The latter IS pretty good, I use it often. It's *VASTLY* better than format strings[1].

But, cognitively, I find the former much easier to read and write (Apparently many other people seem to as well, although perhaps not everyone). I'm not sure I can explain why especially well, but the visual parsing is just much simpler and more symmetric, and it's much easier to tell at a glance where the full, umm "string", starts and ends, and what's going inside the string and what isn't.

[1] Format strings, even with the new compile-time improvements in the latest DMD, for one thing, they still fail at DRY: Ie, with format strings, even compile-time ones, you're listing your parameters TWICE - once to describe WHERE they go and how they're formatted, and then again SEPARATELY to select WHAT data to be rendered.

And then format strings also have the downside that the "WHAT data" is specified out-of-band, making it making it easy to get things flipped around, and just generally harder to see at-a-glance what's going on (similar to how UFCS chains can be easier to read than a tree of nested function calls, because for UFCS chains the ordering is perfectly sequential, unlike nested function calls and format strings where the logic jumps around).

TBH, I'm not all that excited about the compile-time enhancements to format strings simply because...they're still format strings.
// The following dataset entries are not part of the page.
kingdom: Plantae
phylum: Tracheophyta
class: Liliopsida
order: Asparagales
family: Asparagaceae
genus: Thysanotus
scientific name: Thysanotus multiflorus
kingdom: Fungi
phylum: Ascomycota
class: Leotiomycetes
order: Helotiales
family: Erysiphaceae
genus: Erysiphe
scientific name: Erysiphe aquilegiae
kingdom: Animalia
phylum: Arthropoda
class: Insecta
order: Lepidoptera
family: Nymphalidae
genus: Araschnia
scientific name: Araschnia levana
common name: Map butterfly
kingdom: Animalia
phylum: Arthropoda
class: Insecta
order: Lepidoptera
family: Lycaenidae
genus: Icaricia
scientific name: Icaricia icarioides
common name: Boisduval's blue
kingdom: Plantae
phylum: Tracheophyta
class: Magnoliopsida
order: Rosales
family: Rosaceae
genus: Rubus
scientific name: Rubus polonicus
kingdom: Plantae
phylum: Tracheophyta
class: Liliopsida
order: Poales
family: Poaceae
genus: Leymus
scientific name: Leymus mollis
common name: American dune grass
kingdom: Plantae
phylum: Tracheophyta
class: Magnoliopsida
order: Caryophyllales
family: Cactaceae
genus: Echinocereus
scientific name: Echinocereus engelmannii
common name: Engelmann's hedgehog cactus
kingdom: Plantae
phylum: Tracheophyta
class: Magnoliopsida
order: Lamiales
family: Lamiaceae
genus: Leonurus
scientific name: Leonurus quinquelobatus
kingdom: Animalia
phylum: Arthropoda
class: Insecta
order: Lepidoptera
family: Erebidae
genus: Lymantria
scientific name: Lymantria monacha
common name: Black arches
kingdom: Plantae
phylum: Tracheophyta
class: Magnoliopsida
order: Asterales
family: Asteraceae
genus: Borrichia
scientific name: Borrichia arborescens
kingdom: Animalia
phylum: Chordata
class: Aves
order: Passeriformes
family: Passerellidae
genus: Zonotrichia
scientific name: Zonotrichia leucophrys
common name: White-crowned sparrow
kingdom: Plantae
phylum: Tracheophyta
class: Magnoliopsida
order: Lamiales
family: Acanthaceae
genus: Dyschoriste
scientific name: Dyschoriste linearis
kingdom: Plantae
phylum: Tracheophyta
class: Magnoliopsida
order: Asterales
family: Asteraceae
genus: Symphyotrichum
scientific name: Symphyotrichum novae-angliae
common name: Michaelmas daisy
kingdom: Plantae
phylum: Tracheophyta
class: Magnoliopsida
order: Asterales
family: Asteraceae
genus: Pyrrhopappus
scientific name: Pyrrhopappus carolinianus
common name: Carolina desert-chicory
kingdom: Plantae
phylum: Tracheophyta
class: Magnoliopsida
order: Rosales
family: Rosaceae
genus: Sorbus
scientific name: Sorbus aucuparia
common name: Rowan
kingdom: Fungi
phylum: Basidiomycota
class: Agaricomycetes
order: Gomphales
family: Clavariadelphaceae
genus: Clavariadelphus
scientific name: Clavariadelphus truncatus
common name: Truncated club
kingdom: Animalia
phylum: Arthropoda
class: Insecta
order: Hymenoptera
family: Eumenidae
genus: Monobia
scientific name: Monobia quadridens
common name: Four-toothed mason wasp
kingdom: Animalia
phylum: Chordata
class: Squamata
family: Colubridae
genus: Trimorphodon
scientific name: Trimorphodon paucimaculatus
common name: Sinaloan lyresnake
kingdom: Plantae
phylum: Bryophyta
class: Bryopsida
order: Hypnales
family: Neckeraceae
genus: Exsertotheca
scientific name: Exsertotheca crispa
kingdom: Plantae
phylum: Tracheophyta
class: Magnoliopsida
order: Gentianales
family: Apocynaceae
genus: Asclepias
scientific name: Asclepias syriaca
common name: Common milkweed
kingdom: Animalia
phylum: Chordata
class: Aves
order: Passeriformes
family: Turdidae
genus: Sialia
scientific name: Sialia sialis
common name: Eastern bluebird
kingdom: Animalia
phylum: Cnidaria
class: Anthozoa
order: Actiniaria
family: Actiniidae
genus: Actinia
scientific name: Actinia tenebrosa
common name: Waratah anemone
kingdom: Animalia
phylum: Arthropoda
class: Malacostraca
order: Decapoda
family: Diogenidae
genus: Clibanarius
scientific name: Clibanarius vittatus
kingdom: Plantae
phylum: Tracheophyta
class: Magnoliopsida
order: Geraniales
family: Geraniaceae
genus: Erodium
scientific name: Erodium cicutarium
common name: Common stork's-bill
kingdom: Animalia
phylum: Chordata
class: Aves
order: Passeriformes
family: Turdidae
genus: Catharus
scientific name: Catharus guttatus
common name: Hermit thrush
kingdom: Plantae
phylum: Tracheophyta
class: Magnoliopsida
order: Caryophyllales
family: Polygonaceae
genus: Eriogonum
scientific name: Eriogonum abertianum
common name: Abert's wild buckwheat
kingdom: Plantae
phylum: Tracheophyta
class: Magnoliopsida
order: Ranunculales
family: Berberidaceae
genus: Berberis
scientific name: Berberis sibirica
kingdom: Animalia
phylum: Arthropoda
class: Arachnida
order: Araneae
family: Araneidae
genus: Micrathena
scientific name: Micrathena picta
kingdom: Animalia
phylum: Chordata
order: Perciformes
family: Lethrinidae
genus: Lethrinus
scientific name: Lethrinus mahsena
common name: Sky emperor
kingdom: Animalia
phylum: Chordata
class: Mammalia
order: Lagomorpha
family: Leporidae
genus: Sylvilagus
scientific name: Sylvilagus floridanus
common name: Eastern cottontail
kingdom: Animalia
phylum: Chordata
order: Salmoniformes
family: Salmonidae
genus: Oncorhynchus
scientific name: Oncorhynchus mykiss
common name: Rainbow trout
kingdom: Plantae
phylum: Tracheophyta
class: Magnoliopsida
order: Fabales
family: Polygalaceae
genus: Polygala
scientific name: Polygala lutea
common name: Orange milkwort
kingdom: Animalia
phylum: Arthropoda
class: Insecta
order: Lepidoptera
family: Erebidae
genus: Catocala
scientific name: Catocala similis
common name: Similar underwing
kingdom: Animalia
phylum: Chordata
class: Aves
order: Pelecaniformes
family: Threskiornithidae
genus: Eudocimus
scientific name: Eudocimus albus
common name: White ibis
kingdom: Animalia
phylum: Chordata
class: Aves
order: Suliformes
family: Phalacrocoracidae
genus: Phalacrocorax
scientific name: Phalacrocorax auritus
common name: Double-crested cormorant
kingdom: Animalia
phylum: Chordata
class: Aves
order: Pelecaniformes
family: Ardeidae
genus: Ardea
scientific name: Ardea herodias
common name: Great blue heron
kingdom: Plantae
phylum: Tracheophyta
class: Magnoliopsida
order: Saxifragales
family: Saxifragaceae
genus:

And not only that, but they're printf-style syntax which is a total unintuitive mess (C#'s format string syntax was vastly better...for a format string, anyway...)

IMO, the only time a format string should be used instead of std.conv.text() or interpolated strings is when:

1. You're just rendering *one* value at a time with non-standard formatting options (ie, left-/right-justified, leading/trailing zeroes, etc). (Speaking of which, `interp` could really use some formatting features so this could be avoided, and for performance reasons.)

2. You need to support custom formatting specified at runtime (ex: software that supports displaying date/time in custom user-defined formats) but want to be lazy about it and not bother finding/writing a more user-friendly formatting syntax than printf-style (ie, extremely rare).